Kashmir Lake Market photo gallery
Travel

Kashmir Lake Market photo gallery

Colorful canopied shikara that operate as water taxis, wait at the dock in Srinagar to take passengers to the other side of Nageen Lake where houseboat hotels are docked.
Owner Maqsood Ahmad Madarie sits on the porch of one of his three New Jacqueline houseboats awaiting the arrival of guests, whom he will receive with saffron tea and pastries.
As day breaks on Dal Lake in Srinagar, Kashmir, vendors gather in their shikaras to buy, sell, and trade produce, much of it grown on floating islands that can be towed from place to place. More than 50,000 people live on Dal Lake and the smaller connected Nageen Lake in houseboats and in houses constructed on man-made islands.

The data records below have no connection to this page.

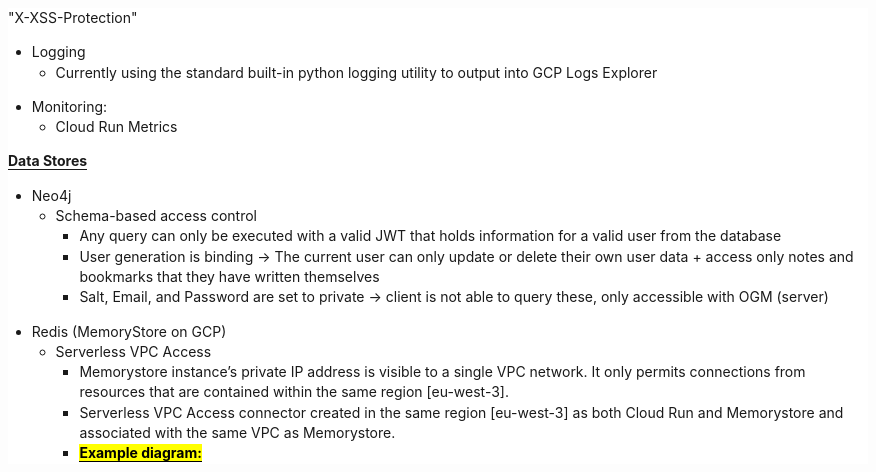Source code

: &quot;X-XSS-Protection&quot;</code></pre></li></ul><ul id="8be2c45b-da58-4964-b6d8-7367362620ee" class="bulleted-list"><li style="list-style-type:disc">Logging<ul id="d22d4a0c-7b9c-4fc9-9382-17e2bba4ae09" class="bulleted-list"><li style="list-style-type:circle">Currently using the standard built-in python logging utility to output into GCP Logs Explorer</li></ul></li></ul><ul id="f7cad344-9e9d-4a7a-9f0e-0efdfee8f08b" class="bulleted-list"><li style="list-style-type:disc">Monitoring:<ul id="b7a25494-b5ed-47f5-a48a-6d31a9d39763" class="bulleted-list"><li style="list-style-type:circle">Cloud Run Metrics</li></ul></li></ul><p id="86c7b4dc-4ac5-4245-811b-2c66ca2abfcd" class="">
</p><p id="f5bf56dc-cd25-4496-8768-093ef1e931e5" class=""><span style="border-bottom:0.05em solid"><strong>Data Stores</strong></span></p><ul id="b21113d2-3015-4ef6-81f0-1a2a277d1ca0" class="bulleted-list"><li style="list-style-type:disc">Neo4j<ul id="9270b55a-6499-49a4-864e-d9c8293c3d0b" class="bulleted-list"><li style="list-style-type:circle">Schema-based access control<ul id="78642306-bba3-44b2-ab66-52cd963b529e" class="bulleted-list"><li style="list-style-type:square">Any query can only be executed with a valid JWT that holds information for a valid user from the database</li></ul><ul id="a7008a4f-78bd-463b-84f3-187ad72269dd" class="bulleted-list"><li style="list-style-type:square">User generation is binding → The current user can only update or delete their own user data +  access only notes and bookmarks that they have written themselves</li></ul><ul id="cf19bb48-d4de-4e6f-9fd0-7d3c8bc2d51b" class="bulleted-list"><li style="list-style-type:square">Salt, Email,  and Password are set to private → client is not able to query these, only accessible with OGM (server)</li></ul></li></ul></li></ul><ul id="4cf2a081-f955-41d5-9c76-07e7fb2ad1a2" class="bulleted-list"><li style="list-style-type:disc">Redis (MemoryStore on GCP)<ul id="89cc699a-c4a5-4fa7-9ece-e8d35bf7831c" class="bulleted-list"><li style="list-style-type:circle">Serverless VPC Access<ul id="6ef5f0e8-22ea-433d-bc02-c632f5543a04" class="bulleted-list"><li style="list-style-type:square">Memorystore instance’s private IP address is visible to a single VPC network. It only permits connections from resources that are contained within the same region [eu-west-3]. </li></ul><ul id="5b165b89-e03e-431e-8db5-787fb0dae781" class="bulleted-list"><li style="list-style-type:square">Serverless VPC Access connector created in the same region [eu-west-3] as both Cloud Run and Memorystore and associated with the same VPC as Memorystore.</li></ul><ul id="b1db8d7b-f852-442e-8e07-ae2d5049a1cc" class="bulleted-list"><li style="list-style-type:square"><mark class="highlight-gray_background"><span style="border-bottom:0.05em solid"><strong>Example diagram:</strong></span></mark></li></ul></li></ul></li></ul><p id="22e05d56-ab5b-4730-8035-e458f01a883e" class="">
</p><p id="7e34a2a9-532e-4989-9bdc-3ff201d0da40" class="">
</p></div></article></body></html>
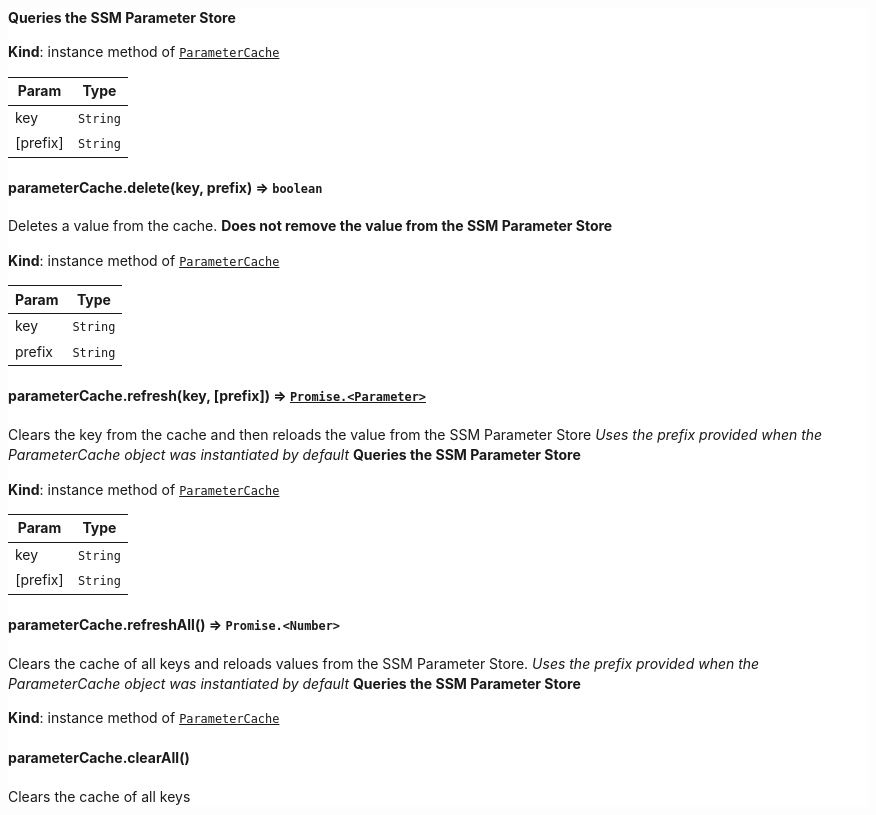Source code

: **Queries the SSM Parameter Store**

**Kind**: instance method of [<code>ParameterCache</code>](#ParameterCache)  

| Param | Type |
| --- | --- |
| key | <code>String</code> | 
| [prefix] | <code>String</code> | 

<a name="ParameterCache+delete"></a>

#### parameterCache.delete(key, prefix) ⇒ <code>boolean</code>
Deletes a value from the cache.
**Does not remove the value from the SSM Parameter Store**

**Kind**: instance method of [<code>ParameterCache</code>](#ParameterCache)  

| Param | Type |
| --- | --- |
| key | <code>String</code> | 
| prefix | <code>String</code> | 

<a name="ParameterCache+refresh"></a>

#### parameterCache.refresh(key, [prefix]) ⇒ [<code>Promise.&lt;Parameter&gt;</code>](#Parameter)
Clears the key from the cache and then reloads the value from the SSM Parameter Store
*Uses the prefix provided when the ParameterCache object was instantiated by default*
**Queries the SSM Parameter Store**

**Kind**: instance method of [<code>ParameterCache</code>](#ParameterCache)  

| Param | Type |
| --- | --- |
| key | <code>String</code> | 
| [prefix] | <code>String</code> | 

<a name="ParameterCache+refreshAll"></a>

#### parameterCache.refreshAll() ⇒ <code>Promise.&lt;Number&gt;</code>
Clears the cache of all keys and reloads values from the SSM Parameter Store.
*Uses the prefix provided when the ParameterCache object was instantiated by default*
**Queries the SSM Parameter Store**

**Kind**: instance method of [<code>ParameterCache</code>](#ParameterCache)  
<a name="ParameterCache+clearAll"></a>

#### parameterCache.clearAll()
Clears the cache of all keys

A boatman steers his cargo of lotus roots toward the floating market. In this watery place, lotus roots feature in many dishes, including the tangy yogurt-based stew, nadru yakhni.
As the market picks up, vendors arrive with produce bought on land, grown in warmer parts of India, and trucked northward to Kashmir. Some of the produce will be purchased and then transported by boat through Srinagar's canals to be sold to city dwellers.

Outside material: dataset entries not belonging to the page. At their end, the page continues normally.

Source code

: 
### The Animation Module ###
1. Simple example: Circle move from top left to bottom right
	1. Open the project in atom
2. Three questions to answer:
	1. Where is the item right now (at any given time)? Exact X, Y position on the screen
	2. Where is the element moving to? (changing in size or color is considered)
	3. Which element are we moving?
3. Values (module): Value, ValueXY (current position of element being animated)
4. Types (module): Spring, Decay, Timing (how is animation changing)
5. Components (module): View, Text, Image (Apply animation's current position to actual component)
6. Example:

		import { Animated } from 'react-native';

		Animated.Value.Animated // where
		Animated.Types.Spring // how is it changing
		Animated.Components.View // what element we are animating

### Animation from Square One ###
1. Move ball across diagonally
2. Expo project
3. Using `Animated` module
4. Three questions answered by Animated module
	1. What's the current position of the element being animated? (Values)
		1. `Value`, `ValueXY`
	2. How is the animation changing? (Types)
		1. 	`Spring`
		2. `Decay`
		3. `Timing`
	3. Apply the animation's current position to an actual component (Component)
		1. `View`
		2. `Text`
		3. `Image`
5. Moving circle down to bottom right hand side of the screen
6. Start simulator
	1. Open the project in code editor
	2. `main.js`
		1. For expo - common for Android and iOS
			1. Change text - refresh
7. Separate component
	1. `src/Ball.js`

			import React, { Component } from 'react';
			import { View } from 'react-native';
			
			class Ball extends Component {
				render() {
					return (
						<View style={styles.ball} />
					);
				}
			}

With its historic buildings fronting lazy canals, the old part of the city of Srinagar can feel a bit like Venice, Italy. Boatmen ply the waters with long-poled, heart-shaped paddles.
Kashmir is a land not just of lakes, but also of rivers whose waters course down from the Himalayan Mountains. Here, a temple perches along the banks of the Jhelum River on the road between Srinagar and Pahalgam.
The rivers in Kashmir are famed for trout fishing. At the Pahalgam Hotel, a heritage hotel in the town of Pahalgam, local trout is stewed with greens in a spicy chile broth.